--- DATA FOR ANALYSIS ---

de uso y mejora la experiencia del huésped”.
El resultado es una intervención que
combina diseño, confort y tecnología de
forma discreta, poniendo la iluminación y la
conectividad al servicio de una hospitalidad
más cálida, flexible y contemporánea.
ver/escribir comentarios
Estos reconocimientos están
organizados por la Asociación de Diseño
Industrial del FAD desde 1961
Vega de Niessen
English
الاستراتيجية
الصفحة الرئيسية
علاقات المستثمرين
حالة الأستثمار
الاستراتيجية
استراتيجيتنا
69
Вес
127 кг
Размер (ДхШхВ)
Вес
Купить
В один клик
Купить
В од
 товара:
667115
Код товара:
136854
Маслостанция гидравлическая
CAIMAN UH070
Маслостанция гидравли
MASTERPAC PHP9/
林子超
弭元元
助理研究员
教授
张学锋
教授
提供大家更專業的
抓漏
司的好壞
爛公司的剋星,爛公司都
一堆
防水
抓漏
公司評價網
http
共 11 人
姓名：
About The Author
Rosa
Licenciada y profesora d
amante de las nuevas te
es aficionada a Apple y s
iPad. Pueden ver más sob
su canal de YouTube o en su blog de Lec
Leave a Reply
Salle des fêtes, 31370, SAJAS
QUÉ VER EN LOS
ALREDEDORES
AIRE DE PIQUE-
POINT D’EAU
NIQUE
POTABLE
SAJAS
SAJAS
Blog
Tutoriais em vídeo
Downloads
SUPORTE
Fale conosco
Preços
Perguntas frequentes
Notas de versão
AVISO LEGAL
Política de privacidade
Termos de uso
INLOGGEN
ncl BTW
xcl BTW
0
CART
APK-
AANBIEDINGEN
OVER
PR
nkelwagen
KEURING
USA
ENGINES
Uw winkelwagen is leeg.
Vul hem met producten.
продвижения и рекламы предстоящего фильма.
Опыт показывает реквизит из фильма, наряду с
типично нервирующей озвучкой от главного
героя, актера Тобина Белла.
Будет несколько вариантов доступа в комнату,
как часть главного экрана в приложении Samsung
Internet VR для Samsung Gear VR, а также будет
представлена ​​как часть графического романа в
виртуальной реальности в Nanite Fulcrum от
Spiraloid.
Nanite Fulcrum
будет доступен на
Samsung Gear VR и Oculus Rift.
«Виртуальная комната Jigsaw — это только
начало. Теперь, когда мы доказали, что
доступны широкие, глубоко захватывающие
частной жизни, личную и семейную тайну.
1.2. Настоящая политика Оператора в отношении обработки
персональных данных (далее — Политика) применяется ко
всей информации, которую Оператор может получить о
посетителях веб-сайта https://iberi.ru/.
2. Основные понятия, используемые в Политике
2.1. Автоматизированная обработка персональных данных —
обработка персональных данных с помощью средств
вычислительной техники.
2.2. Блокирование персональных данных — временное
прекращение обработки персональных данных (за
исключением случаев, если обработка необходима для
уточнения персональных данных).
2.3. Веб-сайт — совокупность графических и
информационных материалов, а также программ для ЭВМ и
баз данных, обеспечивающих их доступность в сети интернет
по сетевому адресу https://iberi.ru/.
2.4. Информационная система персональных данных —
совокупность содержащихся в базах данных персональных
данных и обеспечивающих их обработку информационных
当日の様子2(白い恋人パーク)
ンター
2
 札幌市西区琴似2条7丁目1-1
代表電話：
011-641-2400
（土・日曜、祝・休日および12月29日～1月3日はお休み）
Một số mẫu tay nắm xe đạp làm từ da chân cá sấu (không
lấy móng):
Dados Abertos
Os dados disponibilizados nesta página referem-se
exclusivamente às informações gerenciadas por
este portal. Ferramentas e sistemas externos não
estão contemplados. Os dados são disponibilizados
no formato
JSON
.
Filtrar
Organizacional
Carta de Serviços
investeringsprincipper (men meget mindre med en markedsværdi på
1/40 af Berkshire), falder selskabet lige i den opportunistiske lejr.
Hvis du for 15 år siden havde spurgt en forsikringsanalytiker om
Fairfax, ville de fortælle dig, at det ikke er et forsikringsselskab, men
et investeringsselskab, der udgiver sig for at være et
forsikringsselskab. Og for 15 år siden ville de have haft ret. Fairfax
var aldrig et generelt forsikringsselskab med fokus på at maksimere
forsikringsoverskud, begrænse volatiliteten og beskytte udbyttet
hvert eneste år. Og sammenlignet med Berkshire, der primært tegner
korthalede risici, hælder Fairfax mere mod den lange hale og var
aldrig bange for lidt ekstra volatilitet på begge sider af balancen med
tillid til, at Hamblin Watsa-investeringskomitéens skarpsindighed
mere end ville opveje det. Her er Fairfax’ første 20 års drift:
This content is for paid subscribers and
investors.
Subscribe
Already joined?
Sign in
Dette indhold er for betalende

---

From the data above, reproduce word for word the lines running from the line with "Vega de Niessen" to the line with "Jigsaw — это только", ends included.

- _ANSWER SPACE_
Vega de Niessen
English
الاستراتيجية
الصفحة الرئيسية
علاقات المستثمرين
حالة الأستثمار
الاستراتيجية
استراتيجيتنا
69
Вес
127 кг
Размер (ДхШхВ)
Вес
Купить
В один клик
Купить
В од
 товара:
667115
Код товара:
136854
Маслостанция гидравлическая
CAIMAN UH070
Маслостанция гидравли
MASTERPAC PHP9/
林子超
弭元元
助理研究员
教授
张学锋
教授
提供大家更專業的
抓漏
司的好壞
爛公司的剋星,爛公司都
一堆
防水
抓漏
公司評價網
http
共 11 人
姓名：
About The Author
Rosa
Licenciada y profesora d
amante de las nuevas te
es aficionada a Apple y s
iPad. Pueden ver más sob
su canal de YouTube o en su blog de Lec
Leave a Reply
Salle des fêtes, 31370, SAJAS
QUÉ VER EN LOS
ALREDEDORES
AIRE DE PIQUE-
POINT D’EAU
NIQUE
POTABLE
SAJAS
SAJAS
Blog
Tutoriais em vídeo
Downloads
SUPORTE
Fale conosco
Preços
Perguntas frequentes
Notas de versão
AVISO LEGAL
Política de privacidade
Termos de uso
INLOGGEN
ncl BTW
xcl BTW
0
CART
APK-
AANBIEDINGEN
OVER
PR
nkelwagen
KEURING
USA
ENGINES
Uw winkelwagen is leeg.
Vul hem met producten.
продвижения и рекламы предстоящего фильма.
Опыт показывает реквизит из фильма, наряду с
типично нервирующей озвучкой от главного
героя, актера Тобина Белла.
Будет несколько вариантов доступа в комнату,
как часть главного экрана в приложении Samsung
Internet VR для Samsung Gear VR, а также будет
представлена ​​как часть графического романа в
виртуальной реальности в Nanite Fulcrum от
Spiraloid.
Nanite Fulcrum
будет доступен на
Samsung Gear VR и Oculus Rift.
«Виртуальная комната Jigsaw — это только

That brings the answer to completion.